## Try it
Update the records below by replacing "series" with "data set" wherever it occurs, changing nothing else. Leave the pictures out of your answer.

*** Opening of Study material ***

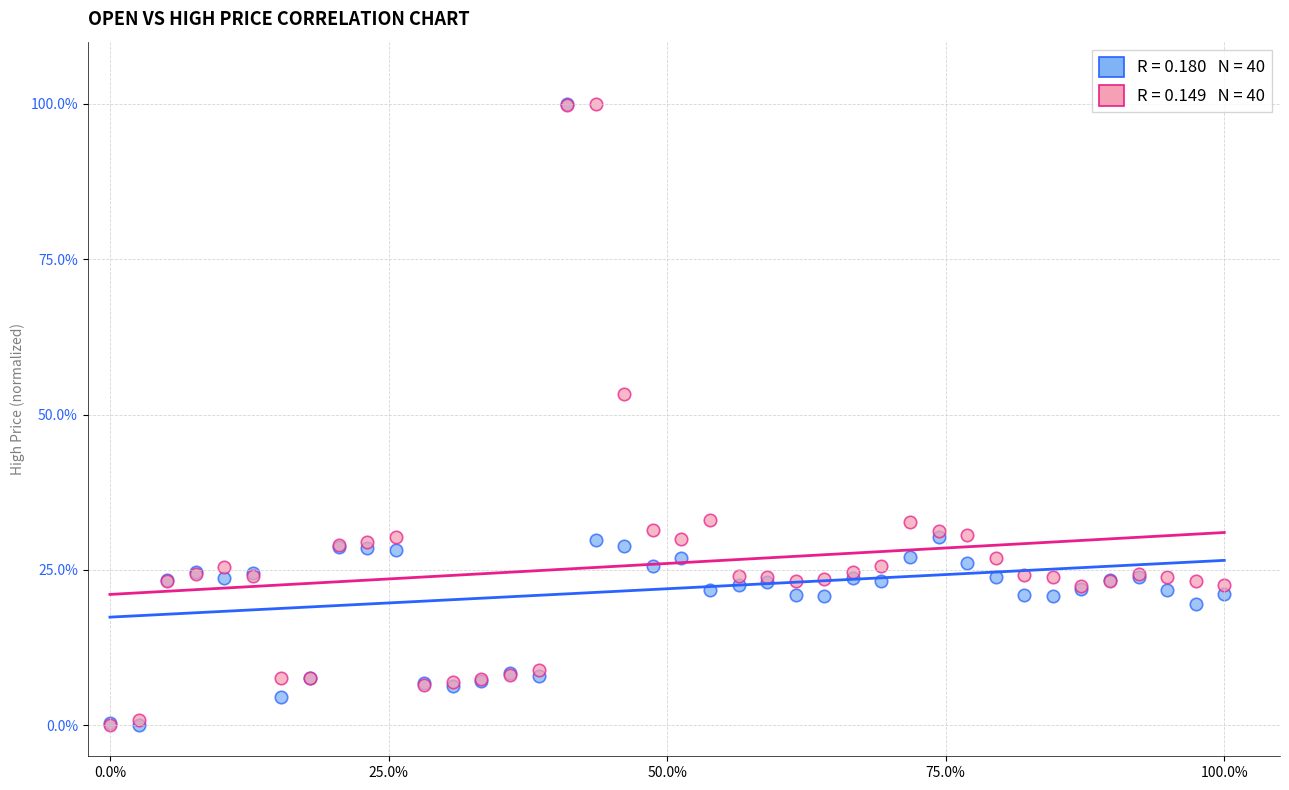

Across all series, what Y value is closest to 50?

53.3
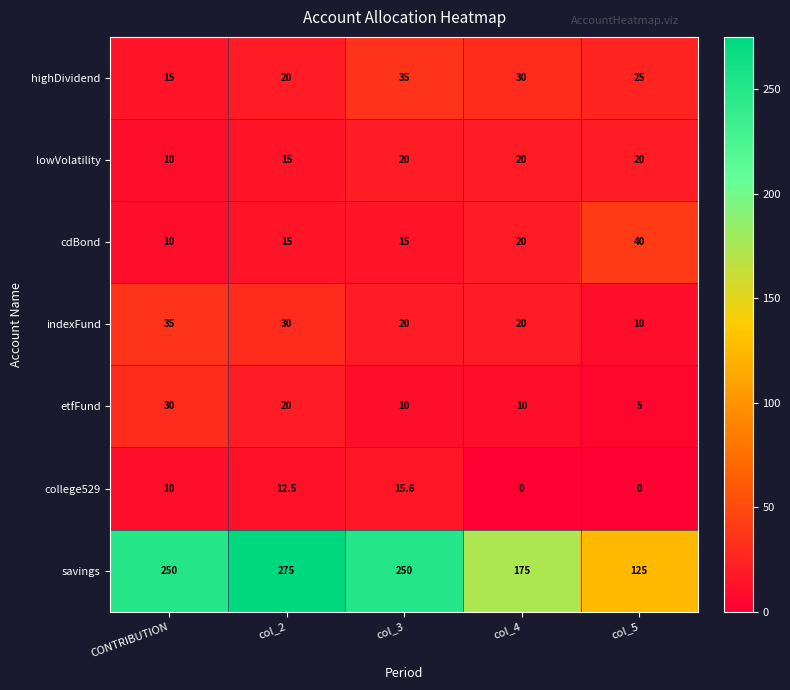

Where is lowVolatility nearest to the value 15?

col_2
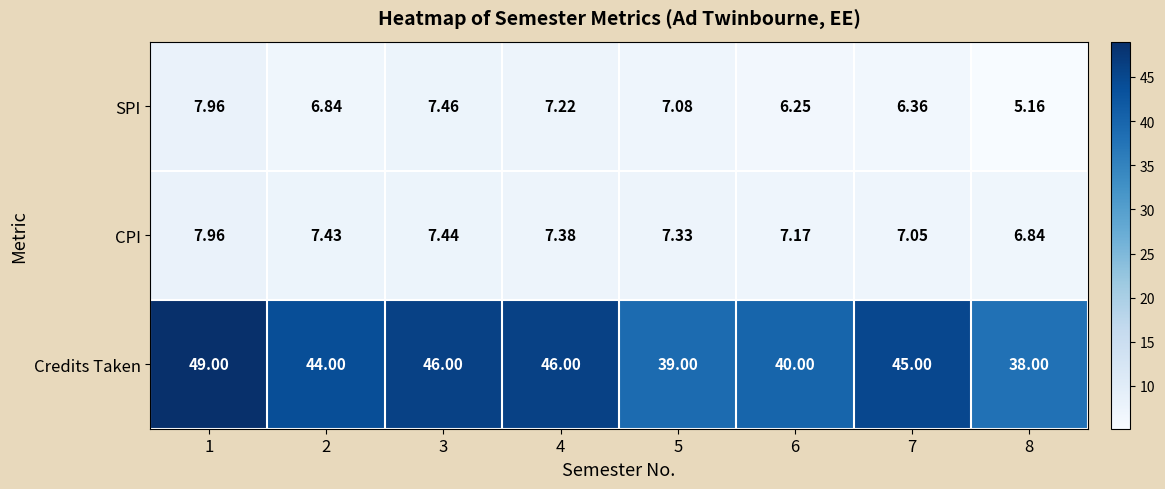

Between 3 and 8, which series saw the biggest shift?

Credits Taken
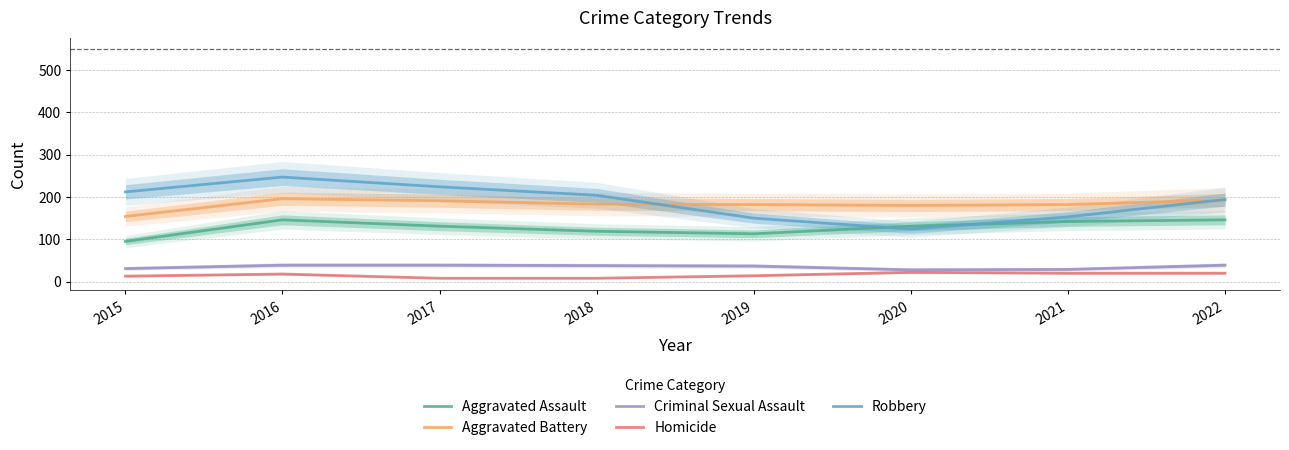

At which category does the chart reach its peak across all series?

2016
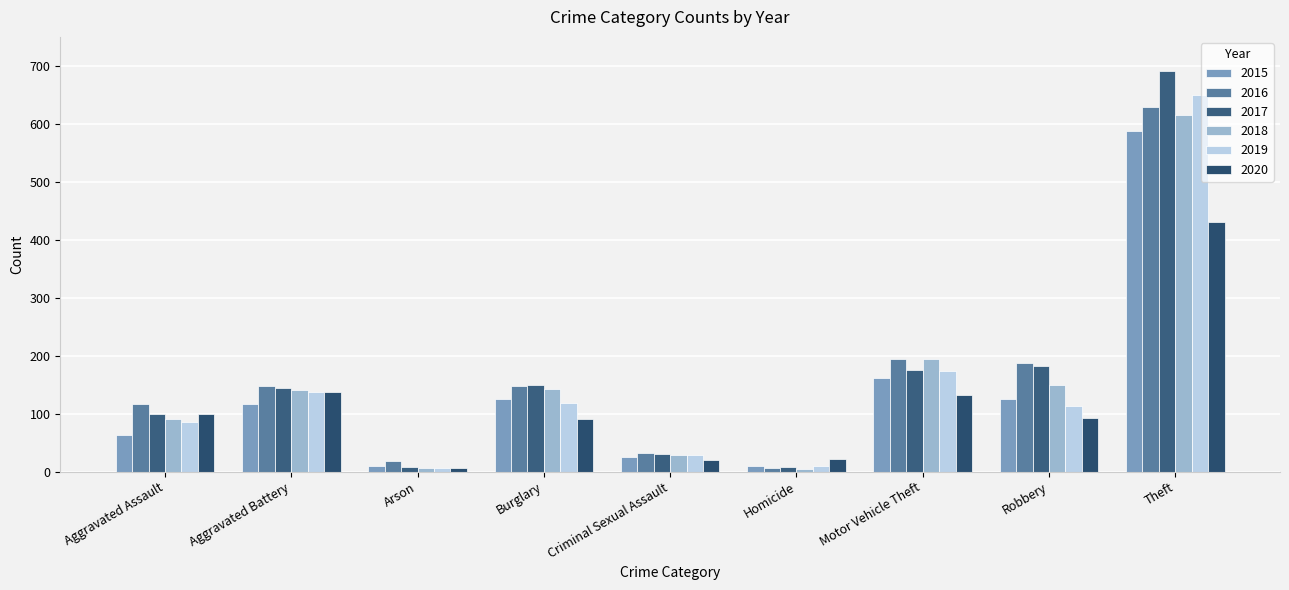

What is the difference between the 2017 values at Motor Vehicle Theft and Homicide?

167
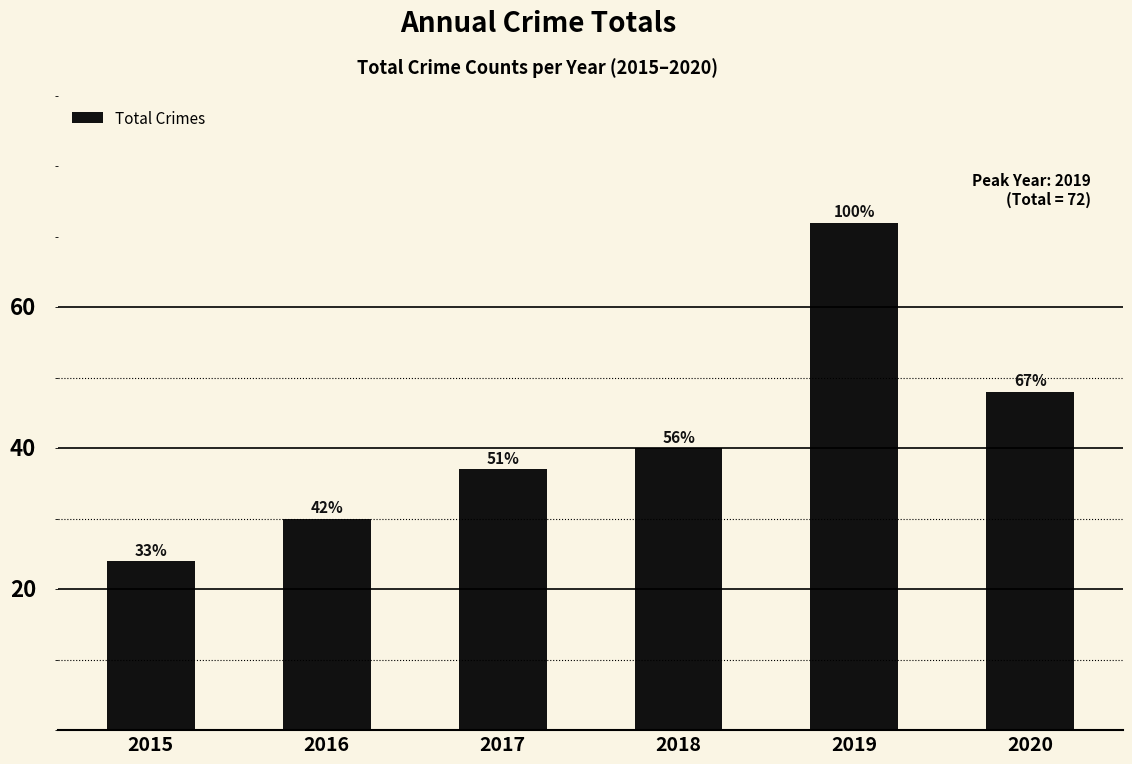

How many categories are shown in the chart?

6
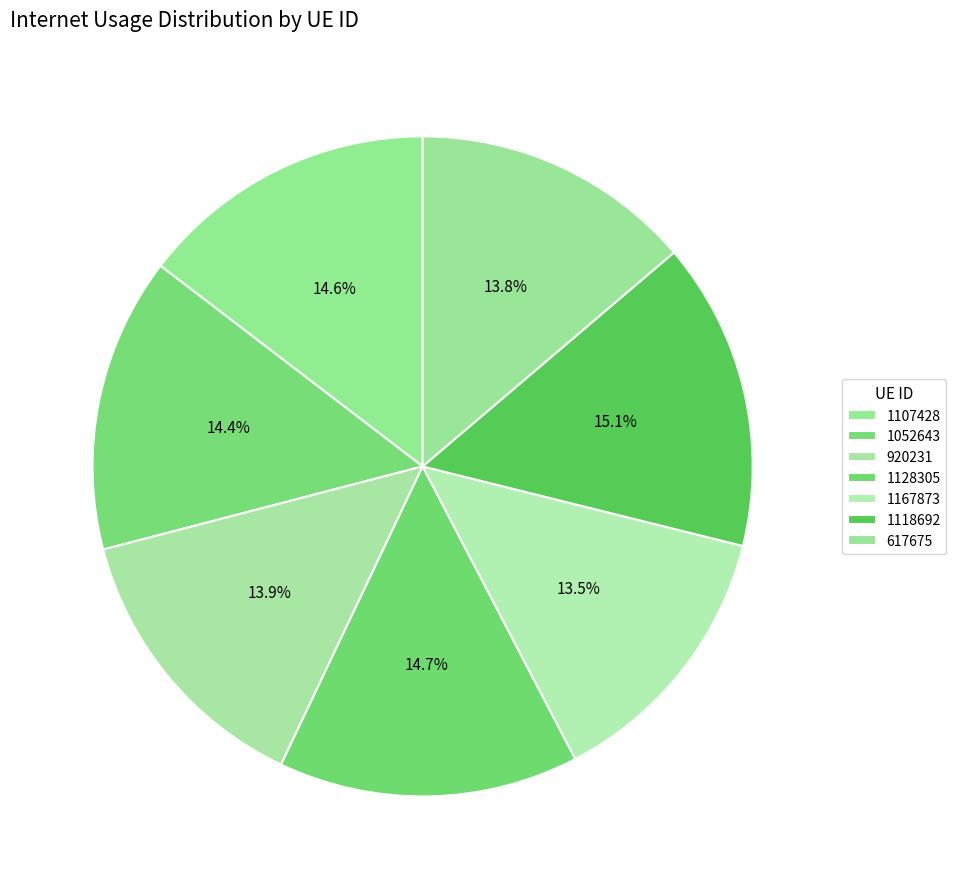

What portion of the pie excludes 1118692?

84.9%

*** Close of Study material ***

## Output for this exercise
Across all data set, what Y value is closest to 50?

53.3

Where is lowVolatility nearest to the value 15?

col_2

Between 3 and 8, which data set saw the biggest shift?

Credits Taken

At which category does the chart reach its peak across all data set?

2016

What is the difference between the 2017 values at Motor Vehicle Theft and Homicide?

167

How many categories are shown in the chart?

6

What portion of the pie excludes 1118692?

84.9%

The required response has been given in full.